O que o autor não esperava era que os fãs do detetive não só não aceitassem a morte do personagem, como exigissem que Conan Doyle voltasse a escrever as aventuras de Holmes. Durante oito anos, o escritor manteve-se afastado do investigador, enquanto recebia diversas cartas que exigiam seu retorno. Após pressão dos fãs, e um lucrativo contrato, Conan Doyle cedeu e ressuscitou Sherlock Holmes.
Luís Mauro Sá Martino mostra boneco em miniatura do Darth Vader e um copo do Yoda, ambos personagens de Star Wars.
“O público, quando quer, vai usar o que tiver em mãos para pressionar a indústria”, afirma Luís Mauro Sá Martino. Ele é jornalista, professor universitário, pesquisador que estuda a cultura dos fãs e autor de títulos como “Comunicação e Identidade: quem você pensa que é?”(Paulus, 2010). Na faculdade Cásper Líbero, leciona o curso “Mídia e Sociedade”, no qual dedica um conjunto de aulas ao estudo da cultura pop, que transita por temas como fãs, reality shows e celebridades.
Se em uma sala de um professor esperamos encontrar livros acadêmicos, o escritório de Martino é decorado também por outros objetos – um boneco do Darth Vader, um copo do Yoda, uma miniatura do décimo doutor de Doctor Who e uma pequena Tardis. “O fã é aquela pessoa que se engaja, que vai atrás, que reveste a vida daquilo que ele gosta”, admite o professor. “Ele se identifica e cria laços, tanto com a mídia como com outros fãs.”

▶ [Dados armazenados]

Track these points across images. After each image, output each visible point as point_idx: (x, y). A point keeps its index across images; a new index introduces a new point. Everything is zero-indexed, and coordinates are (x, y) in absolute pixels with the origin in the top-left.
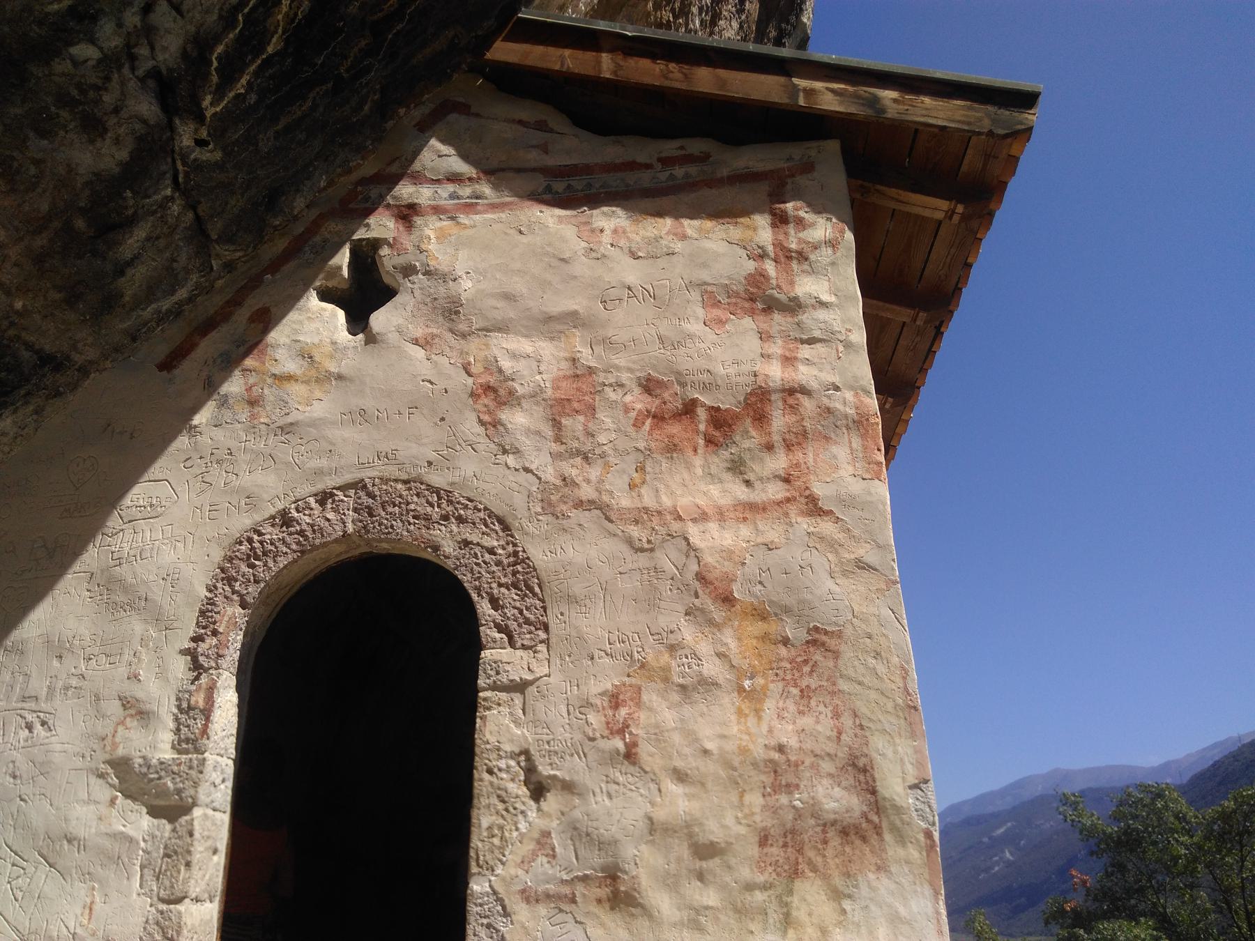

▶ [Objetivo do exercício]
Responda às perguntas a seguir com base no trecho sobre a cultura dos fãs.
1. Por quantos anos Conan Doyle se manteve afastado do investigador?
2. Qual curso Luís Mauro Sá Martino leciona na faculdade Cásper Líbero?
3. Quais objetos de Doctor Who decoram o escritório de Martino?

▶ [Resposta]
1. Por oito anos.
2. O curso "Mídia e Sociedade".
3. Uma miniatura do décimo doutor e uma pequena Tardis.